Passeports nouveau régime : L’ancien prix fait lever la brume

Des usagers refusent de s’enrôler au système de délivrance du document et font le procès de la DGSN.

Le bâtiment siège du Centre de production des passeports à Yaoundé.

Le cœur serré, Erik G. déambule dans la cour du Centre de production des passeports sis à Étoudi (Yaoundé). «Moi je n’ai plus d’argent à débourser!», souffle-t-il avec une angoisse qui fait dérailler son accent anglophone. Tantôt, il parle de la nécessité «de tenir compte de ceux qui ont déposé des dossiers avant», tantôt il s’alarme sur «le silence des décideurs». Ce qui est constant en tout cas, c’est une critique portée par ceux qui disent avoir «déboursé près de 80 000 FCFA dans l’ancien temps».

Ce 5 octobre 2021, d’autres récits entendus dans la cour de ce haut-lieu dévoilent l’interaction entre l’inflexibilité de la Délégation générale à la Sureté nationale (DGSN) et celle de ces usagers se réclamant justement de «l’ancien temps». Selon des informations puisées à bonnes sources, la première exige aux seconds de s’enrôler au système de délivrance du nouveau passeport en payant 110 000 FCFA. «Ici, nous ne créons pas l’information, nous la relayons juste !», confie un fonctionnaire de police; allusion faite aux dispositions réglementaires actuellement en vigueur en matière de délivrance des passeports au Cameroun.

Discours
Sur le coup, des voix s’élèvent et émettent un discours construit sur «le respect de l’ancienne procédure et la longue attente imposée aux usagers». «J’ai fourni un dossier complet pour un coût moyen de 5 000 F CFA chacun (documents légalisés auprès des administrations); j’ai payé la somme de 2 000 F CFA pour la production des photos et j’ai versé 75 000 FCFA de droit de timbre. Et depuis plus de deux ans je suis sans suite», brandit une femme.

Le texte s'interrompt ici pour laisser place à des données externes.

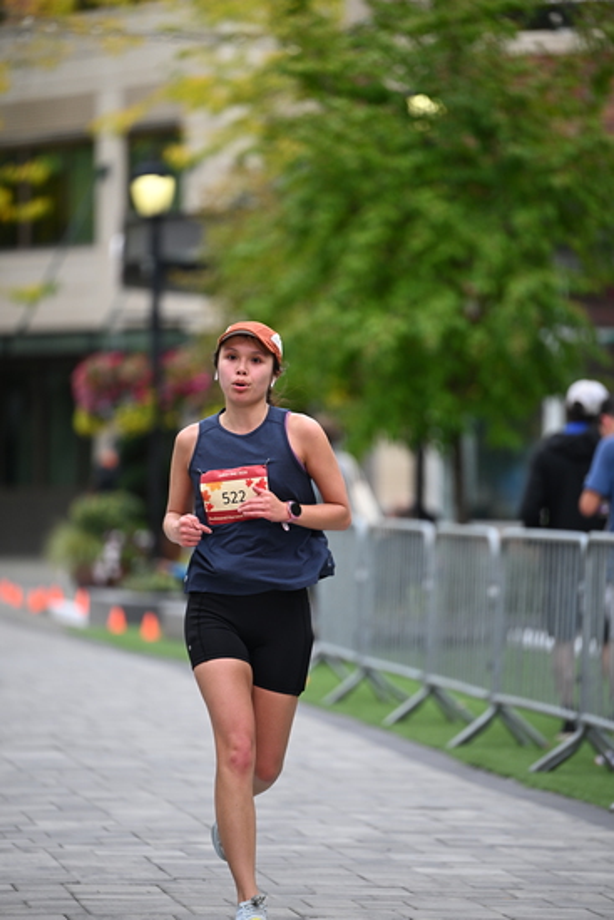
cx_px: 307
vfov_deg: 10.3
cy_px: 460
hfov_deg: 6.9
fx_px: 5113
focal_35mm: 200
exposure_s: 1/2000
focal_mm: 200
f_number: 2.8
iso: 640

À tendance démonstrative, d’autres prises de parole fonctionnent comme un lieu de confrontation entre une doléance et l’intransigeance de la DGSN. «Il faut bien que ces gens acceptent qu’avant que le taux de 110 000 FCFA ne soit imposé, nous avions déjà nos dossiers dans leurs services; ils doivent en tenir compte», fulmine quelqu’un visiblement galvanisé par le passage d’un commissaire de police à quelques mètres. S’invitant à la conversation, le flic ironise en estimant qu’ «il est tout aussi pertinent de s’interroger sur la vérité lorsque chacun a le sentiment de savoir de quoi il parle».

Menaces
Et parmi ceux qui parlent, il y a la Fondation camerounaise des consommateurs (Focaco). Le 7 octobre dernier, son président Alphonse Ayissi Abena a écrit au DGSN. S’appuyant sur la loi-cadre du 6 mai 2011 portant protection du consommateur, l’activiste de la société civile exhorte le patron de la police «à procéder sous quinzaine en guise de compensation et sans frais supplémentaires à la délivrance des nouveaux passeports biométriques entrée en vigueur le 1er juillet 2021 à ces nombreux usagers en attente de la délivrance des anciens passeports».

Selon Alphonse Ayissi Abena, la posture de l’autorité policière est à prendre au sens de «refus de délivrer aux usagers leurs passeports». De ce point de vue, cela est le fond qui permet «de saisir la justice sur la nécessité de condamner la DGSN à payer à ces usagers outrés des dommages-intérêts».

Pour rappel, le coût de délivrance du passeport au Cameroun est passé de 75 000 à 110 000 FCFA, soit une hausse de 35 000 FCFA (+46,66 %) depuis le 1er juillet 2021. Selon le gouvernement, cette augmentation vise à donner les moyens nécessaires pour moderniser et sécuriser ce document d’identification et de voyage.